▶ **TEXTE**
-=-=-=-=-
Philippe Torreton
“L’anthologie de la poésie française” (2022).
A quelques jours de Noël, Philippe Torreton est invité par TV5 monde pour présenter son dernier livre.
A vrai dire il n’en est qu’un auteur indirectement, ce qui est le sort de toutes les anthologies, car s’en est une, il en est le rédacteur qui assure le choix. Il l’assure et il l’assume bien évidemment en s’expliquant dans une magnifique introduction qui est consacrée aussi à sa compréhension de la poésie.
Où par exemple il rêve de rues anonymes, mais où les poètes seront à l’honneur. Même dans mes rêves les plus audacieux je n’y ai jamais songé.
Son choix se porte sur des auteurs très divers, connus comme moins connus, et qui ont en commun d’avoir commis quelques rimes au moyen d’un tissage tout aussi savant voire savoureux que spontané des mots.
Pour faire de la poésie, pas besoin de faire de grandes études ou d’être né dans un milieu qui a pour la culture en général et la poésie en particulier une grande estime.
Pour faire de la poésie, il suffit de s’avouer sensible et vulnérable, capable d’un émerveillement qui n’emprisonne pas la liberté de celui qui la pratique, ni en tant que faiseur des mots, ni en tant que celui qui, dans la lecture, de préférence à voix haute, de ce que quelqu’un d’autre a écrit, se mesure avec sa sensibilité et sa vulnérabilité propres.
Celui qui a écrit, il l’a fait dans le silence et la solitude, que seulement le bruissement de papier, docile à une invitation à la rencontre, et le battement de son cœur à l’unisson sont des témoins heureux d’un travail auquel la matière inanimée se soumet à l’invitation d’être animée par celui qui agit sur elle.
L’idée de Philippe Torreton consiste à rassembler dans le même recueil des poèmes d’auteurs connus et inconnus.
-=-=-=-=-
▶ **DONNÉES EXTRAITES**
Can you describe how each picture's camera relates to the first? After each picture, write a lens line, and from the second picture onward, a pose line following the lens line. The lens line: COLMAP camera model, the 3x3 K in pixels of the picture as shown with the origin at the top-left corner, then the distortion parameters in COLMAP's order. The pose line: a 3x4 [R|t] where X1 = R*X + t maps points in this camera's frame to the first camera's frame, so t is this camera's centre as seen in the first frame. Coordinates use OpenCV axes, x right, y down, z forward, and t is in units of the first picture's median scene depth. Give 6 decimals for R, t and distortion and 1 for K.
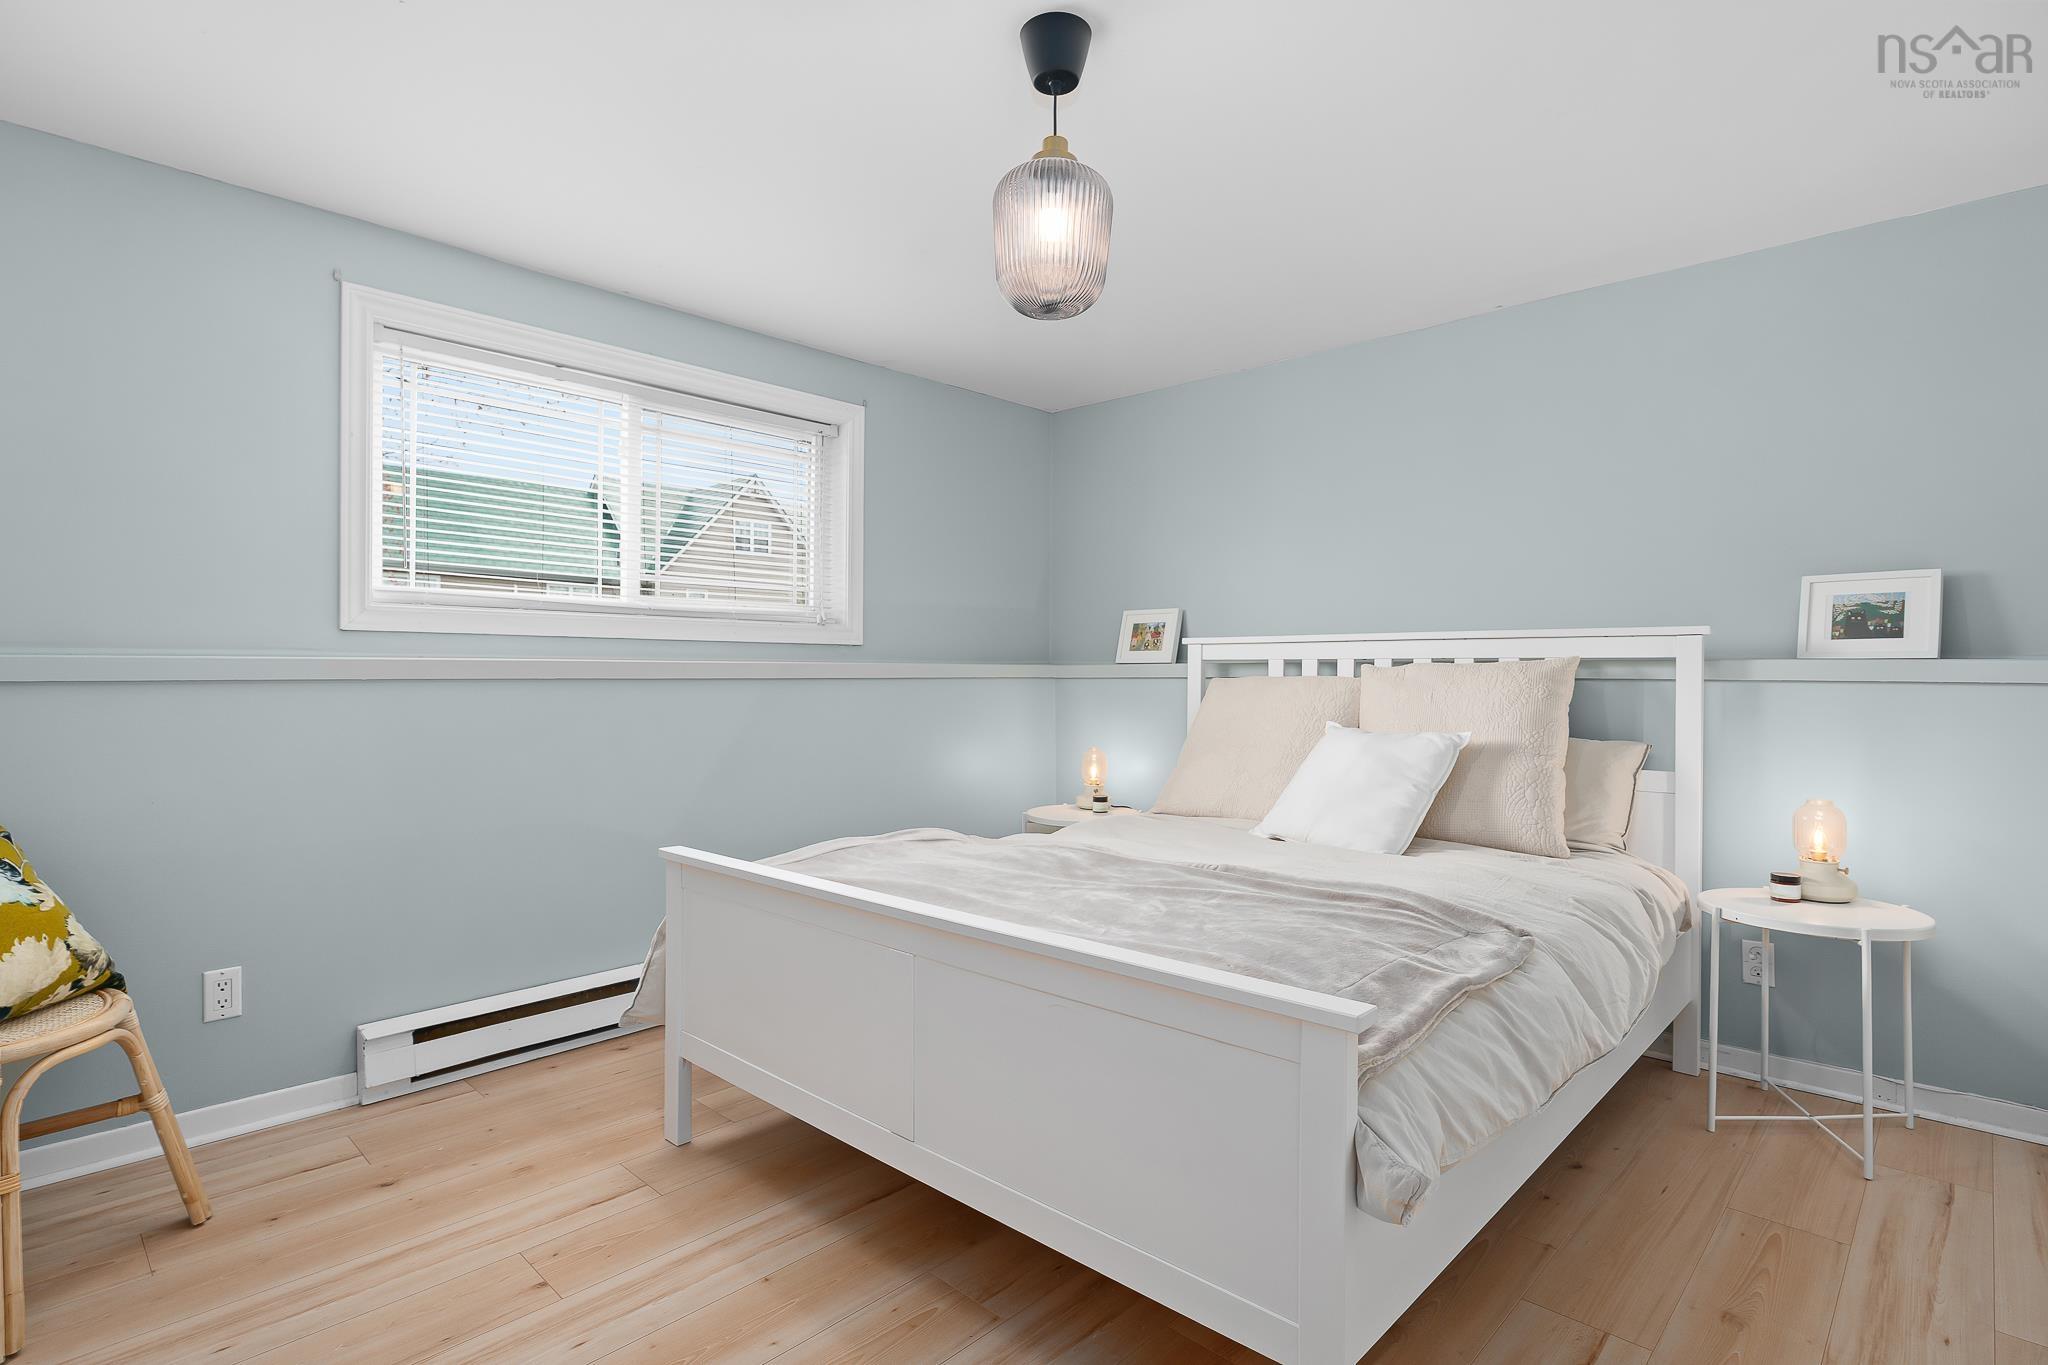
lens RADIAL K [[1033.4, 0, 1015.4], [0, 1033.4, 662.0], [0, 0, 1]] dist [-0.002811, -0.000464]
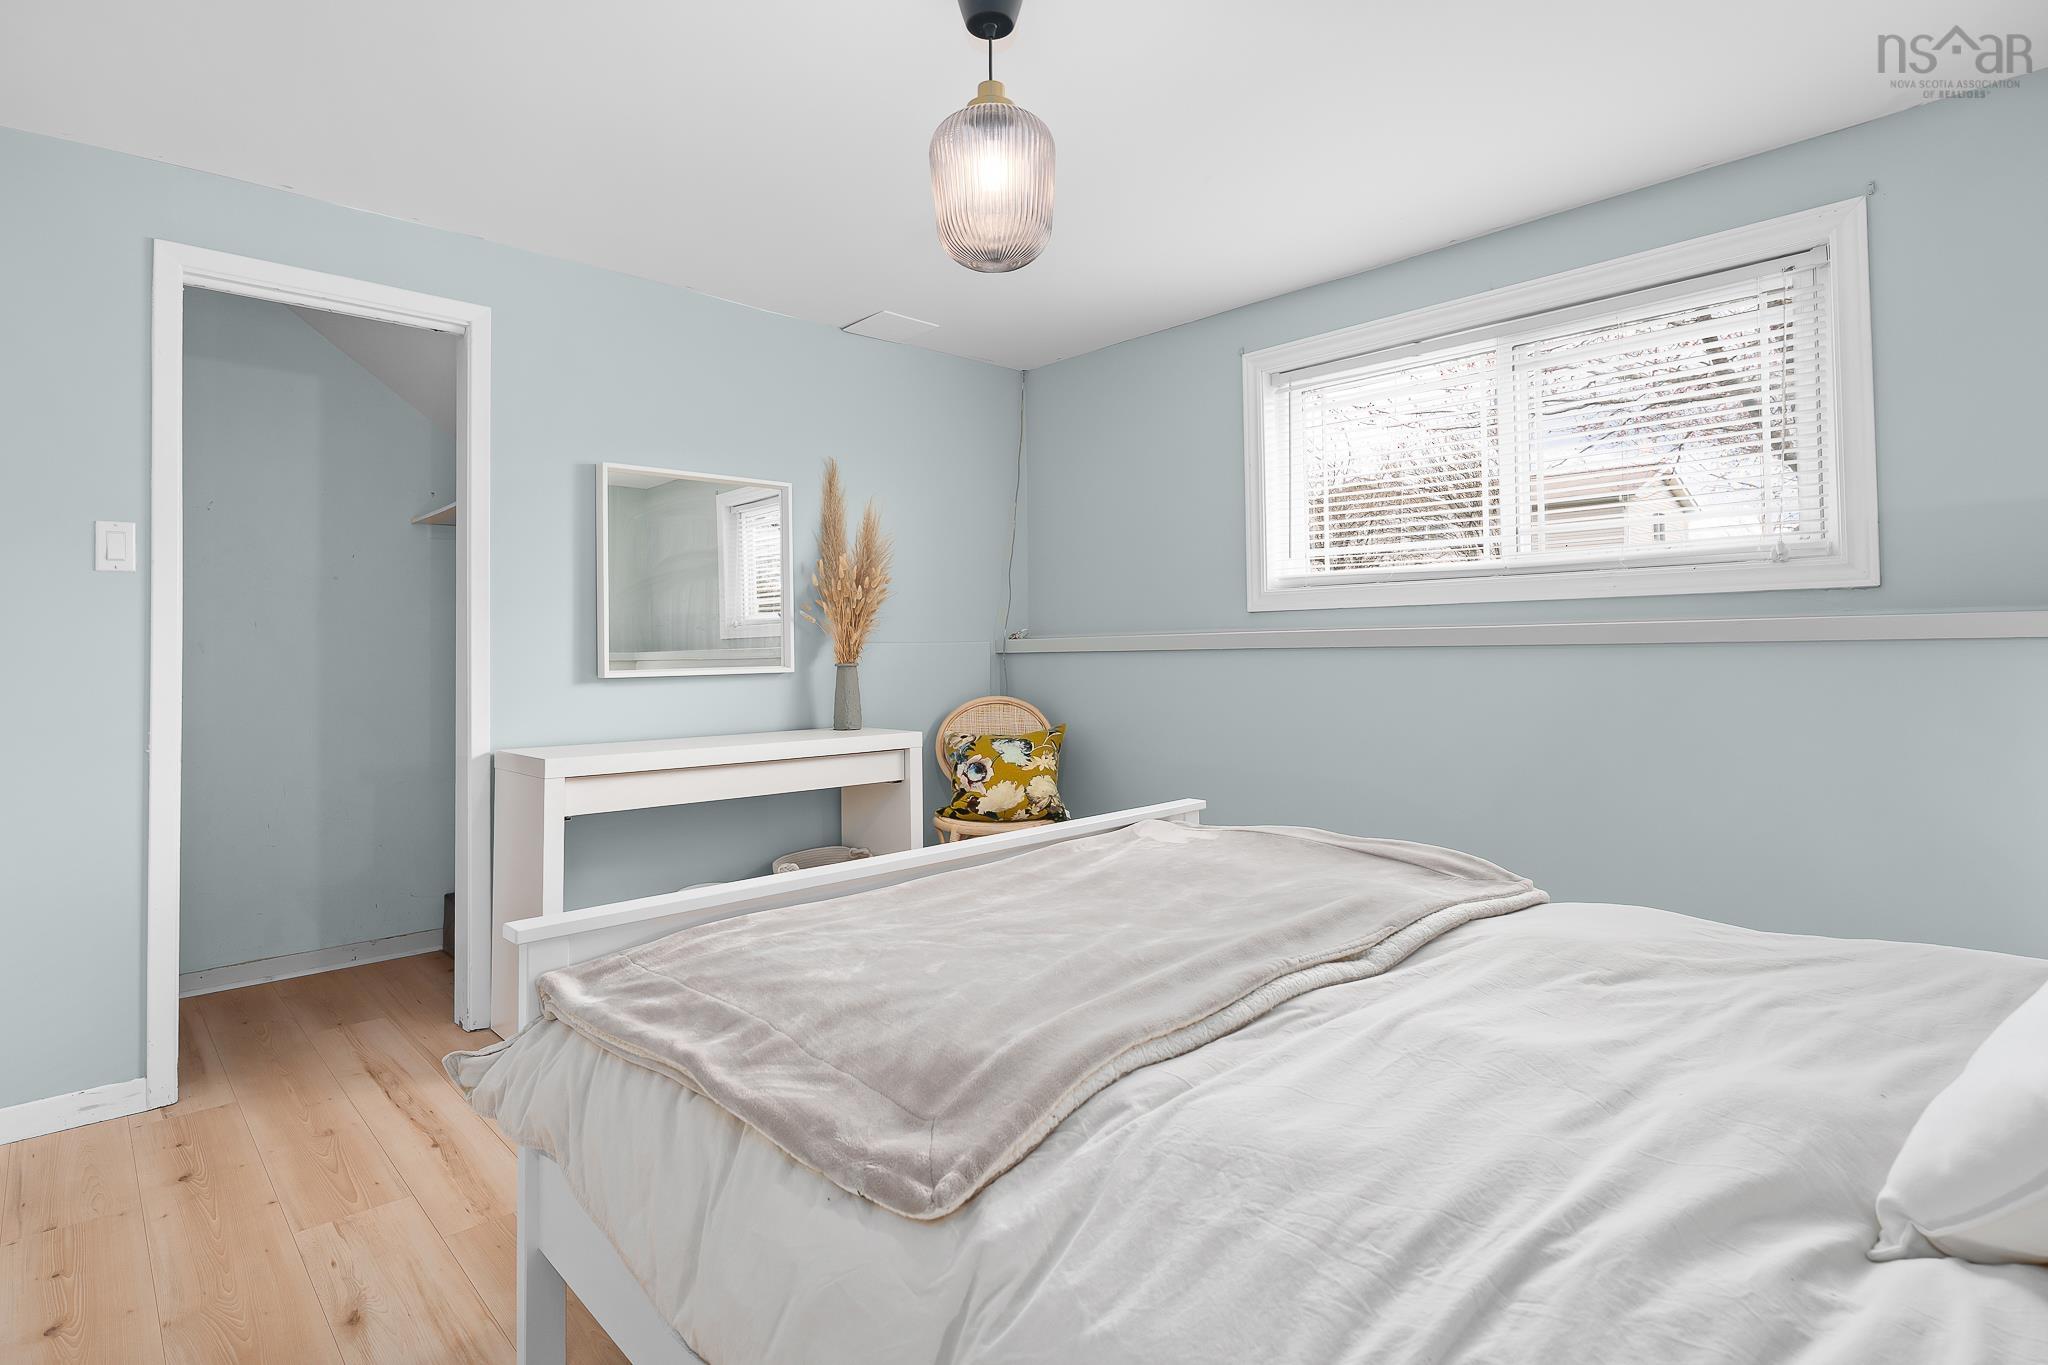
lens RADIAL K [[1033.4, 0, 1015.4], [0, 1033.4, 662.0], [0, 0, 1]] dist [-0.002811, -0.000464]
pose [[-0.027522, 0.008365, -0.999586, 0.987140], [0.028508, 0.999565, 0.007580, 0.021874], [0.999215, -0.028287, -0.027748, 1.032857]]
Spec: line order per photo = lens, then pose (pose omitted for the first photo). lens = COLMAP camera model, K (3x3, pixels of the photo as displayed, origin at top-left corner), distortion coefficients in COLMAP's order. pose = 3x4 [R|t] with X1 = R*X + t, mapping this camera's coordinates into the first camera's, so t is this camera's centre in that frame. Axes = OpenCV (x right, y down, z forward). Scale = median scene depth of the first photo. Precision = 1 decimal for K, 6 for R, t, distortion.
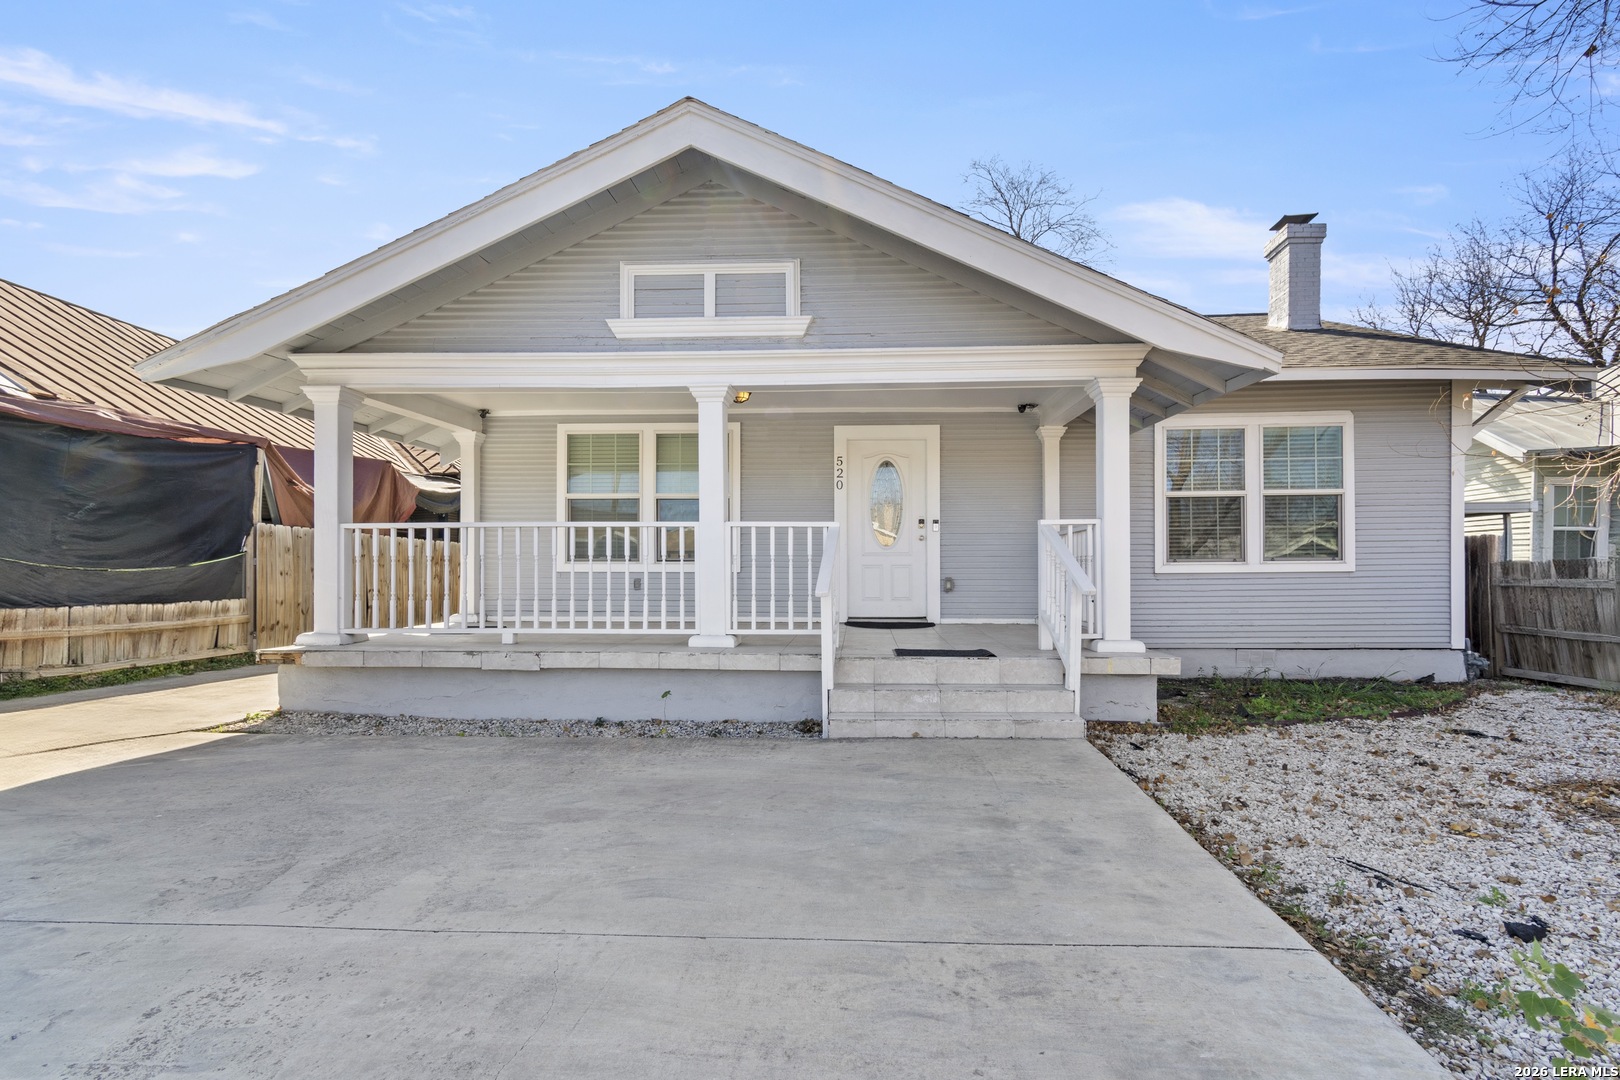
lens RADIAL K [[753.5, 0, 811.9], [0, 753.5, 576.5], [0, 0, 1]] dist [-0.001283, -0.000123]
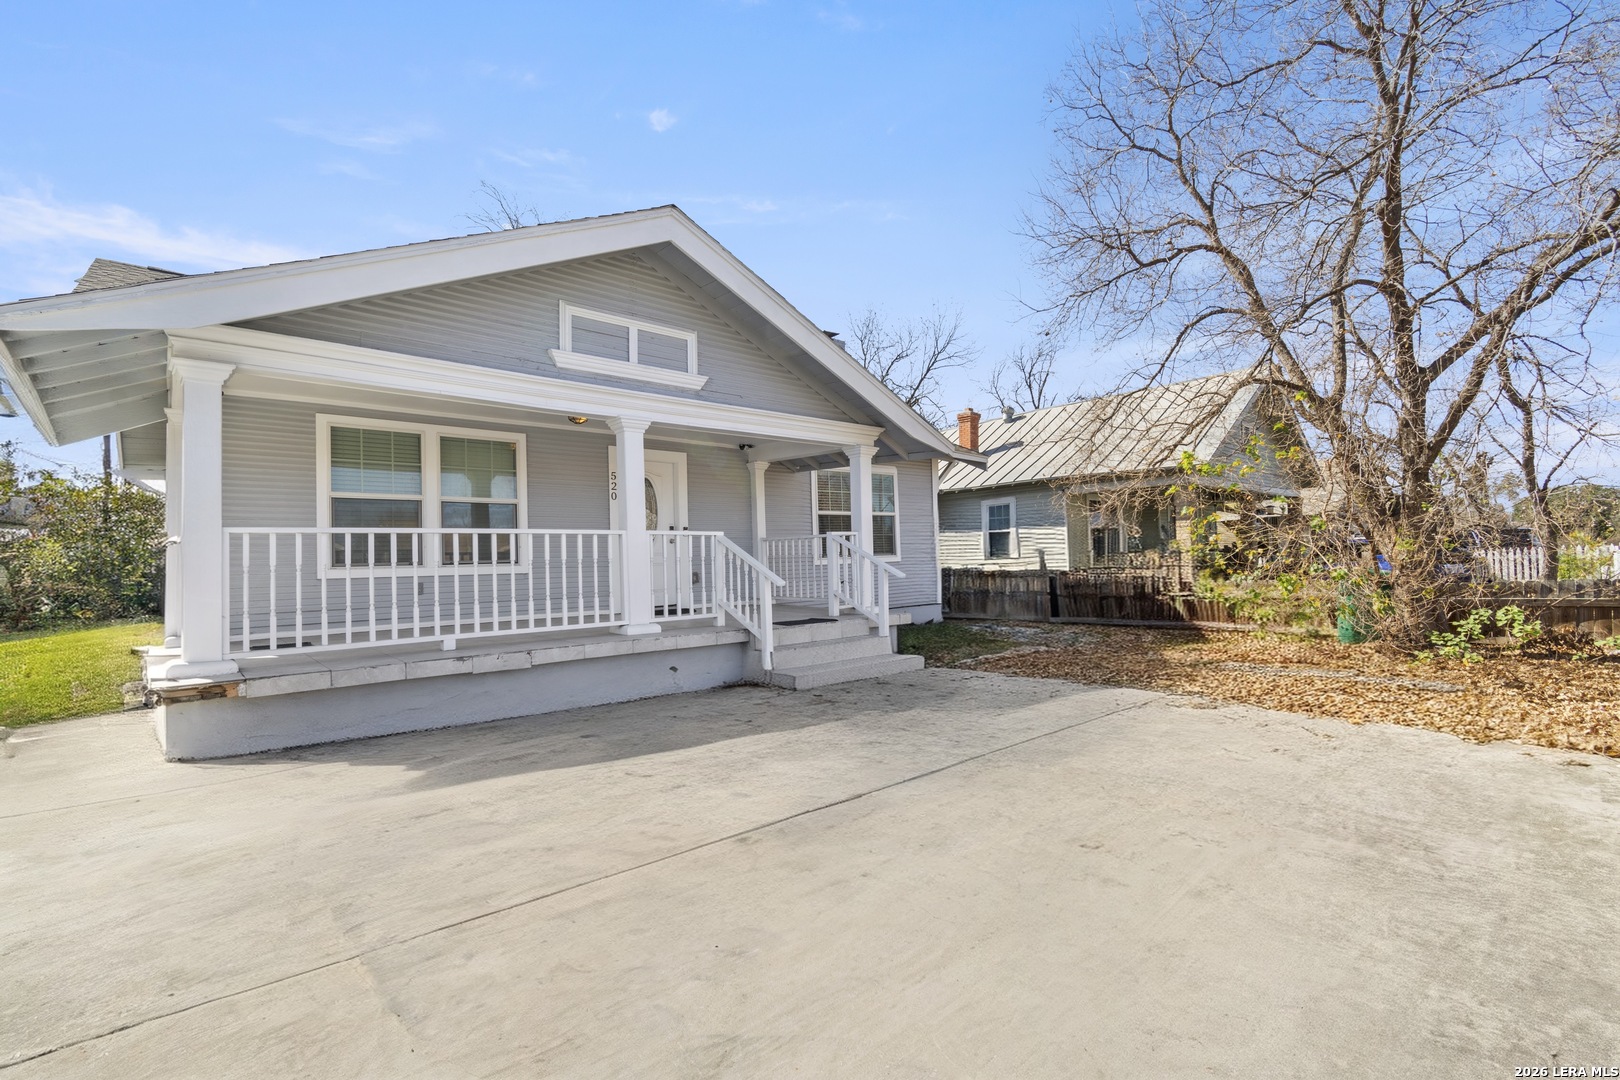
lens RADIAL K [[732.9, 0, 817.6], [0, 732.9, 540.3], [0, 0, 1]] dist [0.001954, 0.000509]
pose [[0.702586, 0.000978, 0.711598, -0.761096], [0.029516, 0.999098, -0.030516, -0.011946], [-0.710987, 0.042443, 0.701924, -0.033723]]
-=-=-=-=-
▶ **TÂCHE À FAIRE**
Écrivez la suite du texte sur l'anthologie de Philippe Torreton, à partir de sa dernière phrase.

▶ **RÉPONSE PROPOSÉE**
Mais plutôt que d’exhumer les grands classiques, ce qui serait synonyme d’aller chercher ce qui est déjà bien connu, Philippe Torreton va à la recherche de ce qu’il considère comme des perles se trouvant à la périphérie de la connaissance commune.
Leurs existences sont connues seulement d’un cercle de spécialistes professionnels ou amateurs, tous amoureux de la poésie, amoureux comme on peut l’être au sens propre du terme.
C’est un travail à la périphérie de la connaissance de la culture française en matière de poésie, mais c’est là que d’après Philippe Torreton se trouve le centre de la vie culturelle dans son ensemble.
Comme d’autres vont chercher des métaux rares, lui, il est parti à la recherche d’une veine, d’un gisement précieux qui n’a pas encore été, à son goût, suffisamment exploré.
Est-ce à l’image de sa vie, lui qui vient de la périphérie d’une ville, Rouen, à laquelle est collée le Petit Quevilly où son père travaille à la station d’essence et sa mère est institutrice.
Il est allé chercher dans les limbes de la culture universelle, des poèmes d’auteurs connus qui dormaient par la décision des promoteurs décidant de les mettre de côté. Mais il est aussi allé à la rencontre de ces illustres inconnus dont il veut honorer la présence et leur apport à l’ensemble de la culture française.
Mais pour Philippe Torreton, afin de bien comprendre l’importance de la poésie en général, il faut aller encore plus loin.
Il faut aller aux origines de l’humanité qui dans l’éveil de sa conscience d’être au milieu d’un environnement tout à la fois où tour à tour beau, difficile à comprendre, dangereux même et pourtant dont émane quelque chose qui ne laisse jamais tranquille ou satisfait.
La poésie en témoigne pour devenir une passerelle entre les besoins et leur satisfaction, entre ce qui se donne à voir et comprendre et ce qui y échappe.
Comme le remarque, avec justesse, Philippe Torreton, cet homme, dès le début de son éveil à la conscience de lui-même et de sa place dans l’univers, a appris à construire de telles passerelles grâce au contact cru avec la nature.
Ce contact étant assuré par les pieds nus, ce qui demande d’être à l’affût de ce qui se passe en dessous et autour pour savoir où on met le pied. Au sens propre d’abord, et au sens figuré après.
C’est presque une complicité dans laquelle l’homme se lie avec la nature pour épouser un destin commun et dont la fine fleur est celle qui en a jailli, la poésie.
Et tant que l’âme humaine s’exprimait par la poésie récitée à voix haute, mieux, chantée par les troubadours forcément itinérants, la poésie était en connexion avec la nature, ce que garantissait les pieds nus des artistes.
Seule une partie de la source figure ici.